▶ _Passage to read_:
# # #
Slavoj Žižek on Refugees, Conservatism, and Cultural Incompatibility | Big Think
We who try to be decent people are bombarded by some kind of moral political pressure from two sides: First, there is the worst one, of course, this anti-immigrant populous side like why should we even allow refugees in; it's their fault; third world travel and so on, there are enough poor people here; they come from another civilization; it means conflict and so on and so on.
So there is all the time this pressure of we are defending our way of life; refugees are disturbing it. And it's interesting how in some radical right-wing circles we really have already new conspiracy theories, which always fascinate me in their madness. A couple of weeks ago, the main Slovenia—I'm coming from Slovenia—right-wing weekly journal, something like Slovene Time Magazine, published a comment by a guy, which was a ferocious attack on George Soros, the humanitarian billionaire, claiming that he's the most disgusting, despicable, and dangerous person today in the world because he's a Jew who is organizing a Muslim invasion into Europe.
The guy uses totally open brutal terms like "Negroid Islamist hoards are invading Europe." Claiming that the Jewish plan is to destroy Christian Europe and they're using Muslims to do it. Why do I like—I mean, don't misunderstand me, I'm horrified at it—but why do I "like" this fantasy? Because it goes to the end and it brings together two different levels of conspiracy theory. One is the Muslim invasion of Europe, and the other is anti-Semitism.
Usually, we think that there is some kind of a conflict in the Middle East between Palestinians or Muslims and Jews. This theory claims this is an appeared conflict to dilute us. In reality, even the Muslim terrorists, all of them, ISIS, it's a Zionist creation to ruin Europe. In the good old-fashioned or Stalinist way, you know how fascists spoke about a plutocratic Bolshevik plot, you bring the opposites together; they're doing this.
So, not to get lost—this is one blackmail. But then now things get much more problematic for some liberal leftists. Then there is the other blackmail, the humanitarian blackmail like poor, suffering immigrants coming to Europe desperate; is Europe still Europe? Is it using its heart? How can we see all those people suffering and so on and so on?
I basically, of course, agreed with this second position. I none the less think there is something terribly wrong in this automatic retranslation of—I don't want to call it a crisis, but whatever you call it—what's happening with refugees into a pure humanitarian problem, which is out there from somewhere we don't even analyze it closely. Hundreds of thousands of people are coming, and it's purely a humanitarian question: do we let them in or not?
I question this on all levels. First, I'm absolutely ready to admit that even crucial, that it's not simply something horrible happening in the Third World or in this case in the Middle East, as we say in Europe in our arrogant way, they screwed it up and now we should pay the bill or what. Of course, Europe—but not only Europe, we are deeply responsible for it. Look at all origins of the crisis where refugees are coming from; from Northern, but not only Northern Africa, Libya and so on.
# # #
▶ _Records supplied_:

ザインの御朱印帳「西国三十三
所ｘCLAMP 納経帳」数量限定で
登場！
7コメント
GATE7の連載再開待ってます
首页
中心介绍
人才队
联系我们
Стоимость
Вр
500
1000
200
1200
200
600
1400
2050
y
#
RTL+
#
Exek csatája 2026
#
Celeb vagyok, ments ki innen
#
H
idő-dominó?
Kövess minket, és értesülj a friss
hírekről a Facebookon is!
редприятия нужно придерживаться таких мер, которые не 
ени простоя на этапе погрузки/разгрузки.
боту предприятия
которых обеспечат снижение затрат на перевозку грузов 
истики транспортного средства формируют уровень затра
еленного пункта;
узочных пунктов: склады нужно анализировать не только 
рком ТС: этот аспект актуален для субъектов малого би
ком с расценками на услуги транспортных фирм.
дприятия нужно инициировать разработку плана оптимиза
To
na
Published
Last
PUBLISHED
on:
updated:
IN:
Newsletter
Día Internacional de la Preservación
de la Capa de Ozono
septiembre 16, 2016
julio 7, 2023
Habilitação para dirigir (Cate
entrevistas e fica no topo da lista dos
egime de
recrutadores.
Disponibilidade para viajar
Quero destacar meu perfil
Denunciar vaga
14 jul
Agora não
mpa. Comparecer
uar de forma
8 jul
# # #
Please answer these questions from the talk on refugees, one per line:
1. Which country does the speaker say he comes from?
2. Which two levels of conspiracy theory does the fantasy bring together?
3. Which country is named as one of the places refugees are coming from?
This data has no connection to the talk on refugees.

1. Slovenia
2. The Muslim invasion of Europe and anti-Semitism
3. Libya